Friday, April 17, 2009
landing softly
its near the time i have to head north again. when i first left i would almost cry at the thought of having to go home. not that vancouver isn't lovely, but i had a catalogue of disappointments and unmet expectations built up from the last few years that had me dreading my return. i can't say i've let go of all of them, but a good chunk of them don't have the hold on me that they did when i left.
i mean, vancouver is a pretty beautiful place to live. i could list all the reasons i don't love it, but instead i'd like to approach going back as though it was a new place, because i feel fairly changed and wonder how much of my struggles with vancouver is just it mirroring back what I was going through there....that if I am looking for newness and beauty that is what i'll find.

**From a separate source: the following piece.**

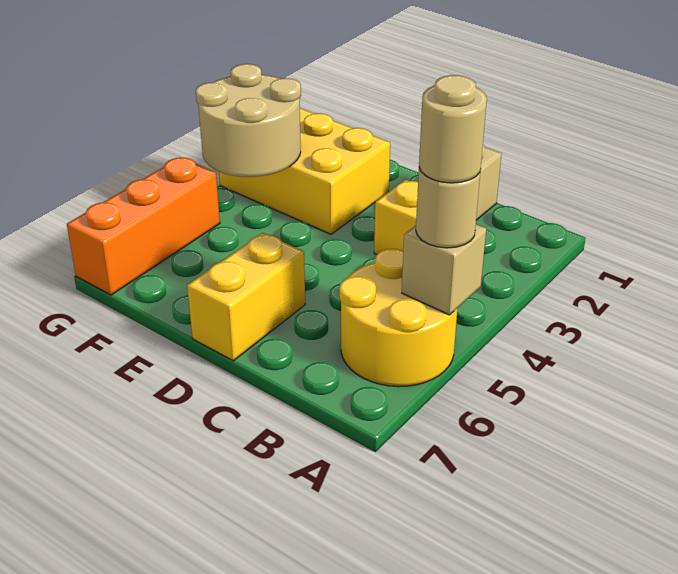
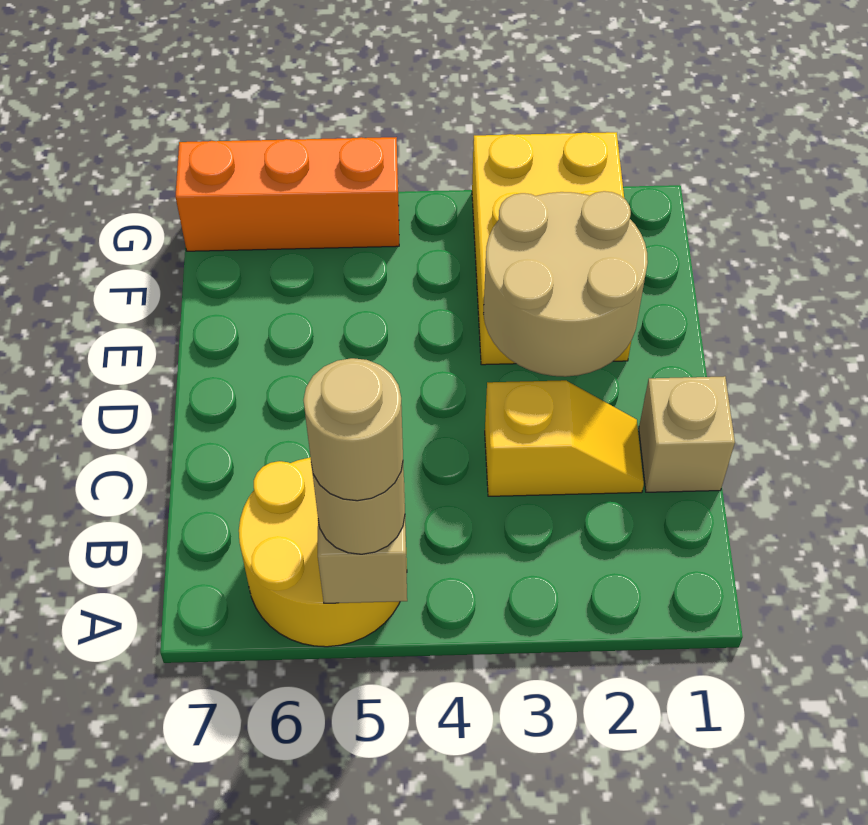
yellow brick D6:D7 level 1 -> none
tan round brick F3:G4 level 2 -> tan round brick D2:E3 level 2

so, to try and not have a bit let down upon my return i've been pondering some ideas of how to make it a good homecoming. i've started this list of ideas of how to make sure there is lots of beauty awaiting me.
~register for the classes i'm most inspired by at the college where i'm working on a photography diploma. a darkroom class as well as another alternative photographic processes class....so excited for these!
~make a blurb book from some of the thousands of pictures i've taken while i've been here. i'm definitely going to do this....it'll be such a good keepsake and also be a good way for me to show and tell about the trip with friends back home.
~make some friend dates for promptly upon my return. i miss these beautiful souls and am so excited to sit in front of them again!
~make a hair appointment with my fabulous friend who is the only one i trust to cut my hair
~put some books i'm excited to read on hold at the library so that they are waiting for me to pick up as soon as i get back...that way i'll have some inspiration awaiting me.
i'd so love any suggestions or stories about ways you've created a good homecoming for yourselves and avoided the post-trip blues!